Atypique et politiquement inconséquente, la déclaration de Ségolène Royal – qualifiant au passage de « révolte citoyenne » la fronde des Bretons – n’en est pas moins révélatrice du désarroi de la classe politique et de la difficulté de gouverner lorsque la croissance se fait désespérément attendre. Dans cette débâcle, l’attitude de la droite est encore plus critiquable, ses dirigeants (à l’exception notable de Nathalie Kosciusko-Morizet) n’éprouvant aucun scrupule à renier une mesure inscrite dans la « Loi Grenelle » votée en 2009 à la quasi-unanimité de l’Assemblée nationale.
Il n’en est pas moins vrai que l’écotaxe pose problème à divers titres. Le coût de perception est très élevé (20 % des recettes) et l’on conçoit mal qu’il faille mettre en place une telle usine à gaz pour percevoir une taxe. Encore faut-il savoir que ce dispositif technique sophistiqué résulte directement de directives européennes visant à harmoniser les droits d’usage des infrastructures routières, qui imposent notamment la proportionnalité des prélèvements à la durée d’utilisation des voies (et donc une mesure précise des distances parcourues sur le réseau national dont l’écotaxe est censée financer l’entretien). Le gouvernement a fait savoir qu’il avait l’intention de renégocier à la baisse le contrat avec la société Ecomouv, mais rien ne permet de supposer une quelconque irrégularité dans la passation du marché. Jusqu’à ces derniers jours, personne n’avait d’ailleurs mis en cause la solution retenue et le prestataire a tout d’un bouc émissaire de circonstance.
C’est donc une mesure tout à fait défendable dans son principe et ses modalités qui est visée par la contestation. Il se confirme qu’il est toujours périlleux de cibler un secteur aussi sensible que le transport routier, bien que l’objectif de réduire sa part dans le transport de marchandises soit sans cesse réaffirmé dans les rapports officiels. Compte tenu de la vulnérabilité des portiques, l’affaire s’annonce délicate pour le gouvernement, un renoncement pur et simple paraissant difficile au vu des investissements réalisés et de l’enjeu budgétaire.

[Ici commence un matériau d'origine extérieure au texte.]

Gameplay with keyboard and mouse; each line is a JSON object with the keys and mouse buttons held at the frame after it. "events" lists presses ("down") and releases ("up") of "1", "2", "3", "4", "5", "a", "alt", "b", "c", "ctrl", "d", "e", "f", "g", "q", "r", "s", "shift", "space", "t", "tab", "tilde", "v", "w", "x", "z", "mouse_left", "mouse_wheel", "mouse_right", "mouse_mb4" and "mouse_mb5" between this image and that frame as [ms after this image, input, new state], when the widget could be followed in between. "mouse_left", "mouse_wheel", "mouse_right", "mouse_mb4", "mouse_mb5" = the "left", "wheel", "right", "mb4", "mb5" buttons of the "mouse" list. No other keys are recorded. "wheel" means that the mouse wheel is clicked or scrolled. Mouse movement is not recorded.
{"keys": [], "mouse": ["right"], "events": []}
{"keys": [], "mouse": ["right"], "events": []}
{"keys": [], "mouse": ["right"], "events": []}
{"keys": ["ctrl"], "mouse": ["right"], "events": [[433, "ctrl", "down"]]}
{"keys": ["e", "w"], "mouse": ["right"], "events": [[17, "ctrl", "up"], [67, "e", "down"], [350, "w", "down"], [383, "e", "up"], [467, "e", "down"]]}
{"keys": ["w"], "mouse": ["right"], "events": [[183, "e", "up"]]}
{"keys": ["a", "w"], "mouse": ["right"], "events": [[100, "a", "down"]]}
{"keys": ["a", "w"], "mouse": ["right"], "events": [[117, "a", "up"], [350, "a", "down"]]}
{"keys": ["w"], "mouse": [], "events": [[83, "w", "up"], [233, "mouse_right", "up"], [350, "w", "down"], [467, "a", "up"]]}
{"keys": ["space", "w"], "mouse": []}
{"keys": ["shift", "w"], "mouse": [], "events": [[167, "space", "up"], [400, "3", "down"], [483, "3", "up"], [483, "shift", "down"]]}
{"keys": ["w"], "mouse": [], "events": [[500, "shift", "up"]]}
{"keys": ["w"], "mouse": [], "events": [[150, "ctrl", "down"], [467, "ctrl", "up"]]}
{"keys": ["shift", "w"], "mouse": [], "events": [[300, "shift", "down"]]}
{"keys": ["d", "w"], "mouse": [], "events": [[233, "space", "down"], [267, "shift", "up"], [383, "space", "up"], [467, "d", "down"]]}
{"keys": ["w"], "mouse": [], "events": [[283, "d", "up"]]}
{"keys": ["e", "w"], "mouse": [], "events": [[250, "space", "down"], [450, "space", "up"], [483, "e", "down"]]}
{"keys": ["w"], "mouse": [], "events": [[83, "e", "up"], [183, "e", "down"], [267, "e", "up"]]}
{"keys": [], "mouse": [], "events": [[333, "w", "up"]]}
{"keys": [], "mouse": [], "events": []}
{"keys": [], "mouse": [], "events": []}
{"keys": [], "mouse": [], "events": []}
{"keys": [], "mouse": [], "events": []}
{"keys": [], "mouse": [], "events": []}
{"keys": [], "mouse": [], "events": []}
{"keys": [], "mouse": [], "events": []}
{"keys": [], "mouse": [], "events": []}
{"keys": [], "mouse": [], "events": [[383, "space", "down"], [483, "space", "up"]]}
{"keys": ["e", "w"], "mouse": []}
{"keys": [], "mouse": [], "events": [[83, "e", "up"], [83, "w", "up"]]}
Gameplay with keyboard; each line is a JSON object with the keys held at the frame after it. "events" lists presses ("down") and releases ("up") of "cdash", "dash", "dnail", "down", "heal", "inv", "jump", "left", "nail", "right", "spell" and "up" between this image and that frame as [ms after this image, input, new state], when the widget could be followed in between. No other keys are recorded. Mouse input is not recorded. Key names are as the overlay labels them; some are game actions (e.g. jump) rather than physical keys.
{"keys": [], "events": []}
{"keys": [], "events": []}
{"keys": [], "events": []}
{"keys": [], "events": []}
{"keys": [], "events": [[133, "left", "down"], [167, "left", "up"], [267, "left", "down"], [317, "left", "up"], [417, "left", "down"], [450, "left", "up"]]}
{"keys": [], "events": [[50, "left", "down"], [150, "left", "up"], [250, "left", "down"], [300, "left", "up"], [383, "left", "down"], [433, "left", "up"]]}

Au-delà du cas de l’écotaxe, l’affaire est emblématique d’une mise en cause de l’autorité de l’État et de la légitimité de l’impôt qui tend à s’étendre et qui n’est pas sans risque. Le corps préfectoral vient d’en faire le constat dans une note au ton alarmiste2. Le pouvoir semble décidé à faire le gros dos : au plan des mesures concrètes, c’est sans doute ce qu’il a de mieux à faire, mais cela ne le dispense pas de trouver les mots pour parler au pays. Les gens ont besoin d’autres motifs de consentir aux efforts demandés que l’attente incertaine d’un retour de la croissance.
Même si la contestation concerne peu ou prou l’ensemble du pays, sa dimension régionale n’est pas anodine. Malgré quelques poussées de fièvre, on s’était habitué à voir la Bretagne comme l’exemple d’une mutation réussie d’un régionalisme devenu terreau fertile d’une mobilisation des solidarités territoriales au service du développement économique, dans une relation plutôt constructive avec l’État. C’était oublier un peu vite les fragilités d’une filière agroalimentaire dont le productivisme trouve aujourd’hui ses limites dans une économie mondialisée, sans parler d’impacts écologiques délétères sur lesquels les autorités ont trop longtemps fermé les yeux. La situation de la Bretagne n’est certes pas bonne, mais elle n’a rien d’exceptionnel : son taux de chômage reste inférieur à la moyenne française. Dans ce contexte, le retour d’une contestation anti-jacobine aux forts relents identitaires – patrons et salariés coiffant le même bonnet rouge au grand dam des syndicats – n’est pas sans poser question.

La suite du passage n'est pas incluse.